While large language models are increasing in their breadth of utility — with new models emerging, support for plugins, and agent-based behaviour through chaining — their responses are still limited largely to text. How sad!
LangView is an open-source GUI layer for large language models, that uses a set of conventions allowing models to respond in YAML which can then be interpreted as live GUI components.
LangView ships with a default set of simple & flexible components, which can be extended upon to suit any specific domain.
- Platform & language agnostic: LangView is designed to work with any GUI implementation of its components. The model only needs to know a YAML schema of the components it has to work with, and the rest can be implemented by the component library.
- Model agnostic: As long as a model can follow the structured format of LangView's spec, it can output GUIs.
- Extendable: Components can easily be extended and passed to LangView, to broaden & customise a model's graphical vocabulary.
- Controllable: While it's possible for language models to write code describing an arbitrary interface, LangView aims to offer a set of constraints so designers can control the space of allowed interfaces.
Components are defined in an implementation-agnostic YAML specification files in /components
, and then can be implemented for any architecture.
Specification format is as follows:
name: ... # Component name
description: ... # Natural language description of the component, for the model to determine its behaviour
properties:
my-property: ... # Natural langauge description of each property you'd like the model to be able to set for this component (type & behaviour)

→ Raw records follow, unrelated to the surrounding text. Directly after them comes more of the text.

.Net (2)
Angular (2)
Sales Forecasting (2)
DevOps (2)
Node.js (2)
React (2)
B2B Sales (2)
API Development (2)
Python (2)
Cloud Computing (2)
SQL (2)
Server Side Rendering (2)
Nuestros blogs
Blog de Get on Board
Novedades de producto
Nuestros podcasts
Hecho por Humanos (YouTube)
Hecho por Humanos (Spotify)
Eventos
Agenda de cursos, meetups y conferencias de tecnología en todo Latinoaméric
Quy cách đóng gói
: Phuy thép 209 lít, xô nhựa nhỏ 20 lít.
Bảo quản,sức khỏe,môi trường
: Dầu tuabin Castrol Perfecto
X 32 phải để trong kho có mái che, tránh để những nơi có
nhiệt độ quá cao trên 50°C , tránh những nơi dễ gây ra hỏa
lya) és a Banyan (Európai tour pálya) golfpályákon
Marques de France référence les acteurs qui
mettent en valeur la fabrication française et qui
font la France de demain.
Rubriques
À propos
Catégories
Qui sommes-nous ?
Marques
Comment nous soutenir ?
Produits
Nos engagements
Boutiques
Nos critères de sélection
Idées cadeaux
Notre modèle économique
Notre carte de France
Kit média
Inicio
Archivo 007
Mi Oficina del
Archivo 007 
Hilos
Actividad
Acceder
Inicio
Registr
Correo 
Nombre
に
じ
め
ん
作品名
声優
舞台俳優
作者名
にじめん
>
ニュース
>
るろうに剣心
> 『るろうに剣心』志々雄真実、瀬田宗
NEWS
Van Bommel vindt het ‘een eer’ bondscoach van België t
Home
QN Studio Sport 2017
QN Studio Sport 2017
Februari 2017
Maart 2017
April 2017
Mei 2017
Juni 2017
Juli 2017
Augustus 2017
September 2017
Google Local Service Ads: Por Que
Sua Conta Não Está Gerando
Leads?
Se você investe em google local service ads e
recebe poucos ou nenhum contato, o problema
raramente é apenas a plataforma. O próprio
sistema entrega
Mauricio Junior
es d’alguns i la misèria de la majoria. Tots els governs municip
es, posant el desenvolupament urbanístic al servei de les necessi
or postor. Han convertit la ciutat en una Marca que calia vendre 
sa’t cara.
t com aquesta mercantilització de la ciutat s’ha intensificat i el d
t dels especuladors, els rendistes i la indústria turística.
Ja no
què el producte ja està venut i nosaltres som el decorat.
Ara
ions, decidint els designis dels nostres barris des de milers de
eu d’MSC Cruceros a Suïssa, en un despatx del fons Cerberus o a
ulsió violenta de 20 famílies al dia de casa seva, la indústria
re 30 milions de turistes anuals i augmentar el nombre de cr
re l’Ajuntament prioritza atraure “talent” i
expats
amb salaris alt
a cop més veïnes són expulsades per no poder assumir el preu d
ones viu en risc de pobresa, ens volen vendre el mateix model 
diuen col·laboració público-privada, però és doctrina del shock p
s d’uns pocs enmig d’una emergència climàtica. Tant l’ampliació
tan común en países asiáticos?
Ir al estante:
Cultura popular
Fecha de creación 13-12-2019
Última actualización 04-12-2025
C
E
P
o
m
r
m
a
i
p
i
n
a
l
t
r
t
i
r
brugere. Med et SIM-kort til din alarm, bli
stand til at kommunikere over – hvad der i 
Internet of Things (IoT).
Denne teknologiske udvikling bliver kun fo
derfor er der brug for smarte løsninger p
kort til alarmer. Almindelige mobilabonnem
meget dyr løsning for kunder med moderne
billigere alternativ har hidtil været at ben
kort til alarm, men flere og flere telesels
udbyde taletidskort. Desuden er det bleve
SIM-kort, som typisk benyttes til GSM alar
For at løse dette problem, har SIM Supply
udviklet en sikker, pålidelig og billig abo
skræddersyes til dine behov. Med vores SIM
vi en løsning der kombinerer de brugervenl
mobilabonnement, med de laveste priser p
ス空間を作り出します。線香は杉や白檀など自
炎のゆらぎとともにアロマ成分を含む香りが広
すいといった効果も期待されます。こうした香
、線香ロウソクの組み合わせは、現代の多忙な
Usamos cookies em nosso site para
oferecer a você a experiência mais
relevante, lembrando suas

Currently, the only implemnentation is for the web, with a minimal set of components:
- HStack / VStack
- Card
- Map
- Select
This is an experimental, demo-stage project to explore how generative UI might be standardized. You'll likely find the model requires experimentation with prompting & component descriptions to get desired results. Please file an issue or pull request if you'd like to work on making this more robust, or exploring a production use case.
View the demo video on Twitter.
To run the demo, add a .env
file in /demo
with your Google Maps API key:
VITE_GOOGLE_MAPS_API_KEY="your_google_maps_api_key_here"
Then run npm run build
in the /demo
folder, enter your OpenAI API key in the webpage that opens, and test out a request.